§ **About this task**: Copy out every line of the records below, keeping each character, line break, and the order of the lines unchanged.

§ **Exercise inputs**:
....

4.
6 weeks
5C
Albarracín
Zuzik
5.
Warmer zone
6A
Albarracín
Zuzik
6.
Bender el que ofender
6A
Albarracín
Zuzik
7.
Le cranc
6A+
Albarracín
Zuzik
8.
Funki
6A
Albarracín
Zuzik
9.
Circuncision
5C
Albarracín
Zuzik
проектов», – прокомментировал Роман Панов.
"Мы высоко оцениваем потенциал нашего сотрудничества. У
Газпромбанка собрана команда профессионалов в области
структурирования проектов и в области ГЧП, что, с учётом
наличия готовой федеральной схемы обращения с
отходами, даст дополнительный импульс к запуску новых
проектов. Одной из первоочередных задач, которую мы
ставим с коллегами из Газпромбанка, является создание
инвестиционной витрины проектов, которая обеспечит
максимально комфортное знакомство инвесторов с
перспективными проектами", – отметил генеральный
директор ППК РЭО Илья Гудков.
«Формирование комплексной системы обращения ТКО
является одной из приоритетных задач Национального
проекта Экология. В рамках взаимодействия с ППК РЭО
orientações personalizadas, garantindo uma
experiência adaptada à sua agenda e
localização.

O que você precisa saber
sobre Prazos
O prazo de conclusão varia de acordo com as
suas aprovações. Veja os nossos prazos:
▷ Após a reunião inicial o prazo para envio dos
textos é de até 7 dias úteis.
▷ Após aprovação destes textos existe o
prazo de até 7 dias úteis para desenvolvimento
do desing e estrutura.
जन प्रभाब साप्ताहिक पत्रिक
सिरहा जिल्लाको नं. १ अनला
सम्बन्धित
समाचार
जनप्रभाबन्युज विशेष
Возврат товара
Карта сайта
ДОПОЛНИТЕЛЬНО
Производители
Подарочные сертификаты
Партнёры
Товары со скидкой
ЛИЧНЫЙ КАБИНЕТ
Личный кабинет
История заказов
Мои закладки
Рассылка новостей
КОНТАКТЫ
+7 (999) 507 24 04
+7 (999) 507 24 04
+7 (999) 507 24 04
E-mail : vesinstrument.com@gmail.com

....

§ **Solution**:
4.
6 weeks
5C
Albarracín
Zuzik
5.
Warmer zone
6A
Albarracín
Zuzik
6.
Bender el que ofender
6A
Albarracín
Zuzik
7.
Le cranc
6A+
Albarracín
Zuzik
8.
Funki
6A
Albarracín
Zuzik
9.
Circuncision
5C
Albarracín
Zuzik
проектов», – прокомментировал Роман Панов.
"Мы высоко оцениваем потенциал нашего сотрудничества. У
Газпромбанка собрана команда профессионалов в области
структурирования проектов и в области ГЧП, что, с учётом
наличия готовой федеральной схемы обращения с
отходами, даст дополнительный импульс к запуску новых
проектов. Одной из первоочередных задач, которую мы
ставим с коллегами из Газпромбанка, является создание
инвестиционной витрины проектов, которая обеспечит
максимально комфортное знакомство инвесторов с
перспективными проектами", – отметил генеральный
директор ППК РЭО Илья Гудков.
«Формирование комплексной системы обращения ТКО
является одной из приоритетных задач Национального
проекта Экология. В рамках взаимодействия с ППК РЭО
orientações personalizadas, garantindo uma
experiência adaptada à sua agenda e
localização.

O que você precisa saber
sobre Prazos
O prazo de conclusão varia de acordo com as
suas aprovações. Veja os nossos prazos:
▷ Após a reunião inicial o prazo para envio dos
textos é de até 7 dias úteis.
▷ Após aprovação destes textos existe o
prazo de até 7 dias úteis para desenvolvimento
do desing e estrutura.
जन प्रभाब साप्ताहिक पत्रिक
सिरहा जिल्लाको नं. १ अनला
सम्बन्धित
समाचार
जनप्रभाबन्युज विशेष
Возврат товара
Карта сайта
ДОПОЛНИТЕЛЬНО
Производители
Подарочные сертификаты
Партнёры
Товары со скидкой
ЛИЧНЫЙ КАБИНЕТ
Личный кабинет
История заказов
Мои закладки
Рассылка новостей
КОНТАКТЫ
+7 (999) 507 24 04
+7 (999) 507 24 04
+7 (999) 507 24 04
E-mail : vesinstrument.com@gmail.com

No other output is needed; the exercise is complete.